Jasper believes this is technically fully achievable. Since AI agents can handle everything from coding to marketing, a talented founder could build a unicorn within one to two years.
"If someone has technical understanding and marketing skills, there's no reason they can't use AI tools to generate $10-20 million in revenue and rapidly grow into a unicorn."
Sarah acknowledges the possibility but raises a human concern. Humans grow by exchanging ideas with each other, and working alone with only AI employees would be too lonely. At the same time, she expresses hope that AI, by saving us from the flood of information, could enable deeper and more meaningful human-to-human conversations.
5. Q&A and Closing: The Limits of AI and the Role of Humans
During the audience Q&A, realistic questions about AI reliability, security, and job displacement were raised.
- Measuring reliability: Jasper says you shouldn't assign AI to tasks requiring 100% accuracy (e.g., nuclear launch codes). Instead, it's well-suited for tasks where 99% accuracy is sufficient, like writing sales emails.
- Security and competition: Unless you're building the AI model itself, you'll be using large models from Anthropic or OpenAI. What matters is building infrastructure that safely provides your internal data and context to AI.

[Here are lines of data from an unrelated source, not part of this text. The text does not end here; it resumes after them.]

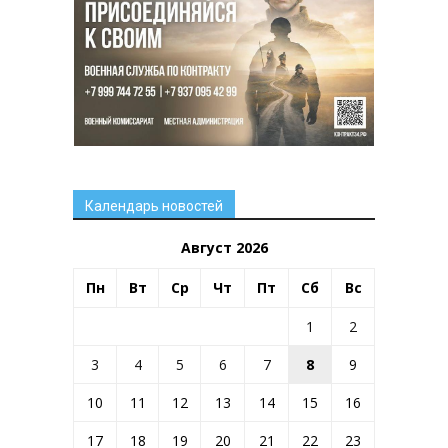
Календарь новостей
Август 2026
Пн
Вт
Ср
Чт
Пт
Сб
Вс
1
2
3
4
5
6
7
8
9
10
11
12
13
14
15
16
17
18
19
20
21
22
23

- The entry-level job crisis: As AI replaces junior-level work, new graduates face a shrinking job market. Sarah views this as a temporary shock that will give way to new jobs in the long run. Jasper, however, advises that a college diploma alone is no longer enough -- building real-world experience and differentiated skills that AI cannot replicate is essential.
Finally, the two experts identified AI's biggest weaknesses as non-deterministic behavior (results can vary each time), cost, and the ability to maintain context across long conversations. But these issues continue to improve.
Conclusion: The Changing Definition of Work
This session confirmed that AI agents are not merely a "future story" but already present-day colleagues among us.
Jasper and Sarah focused not on the fear that AI will steal human jobs, but on how we redefine the way we work. Just as farmers 100 years ago couldn't imagine today's office work, the future of labor alongside AI will look entirely different from what we know now. The key is to let AI handle information processing while humans focus on more human-centric communication and creative decision-making.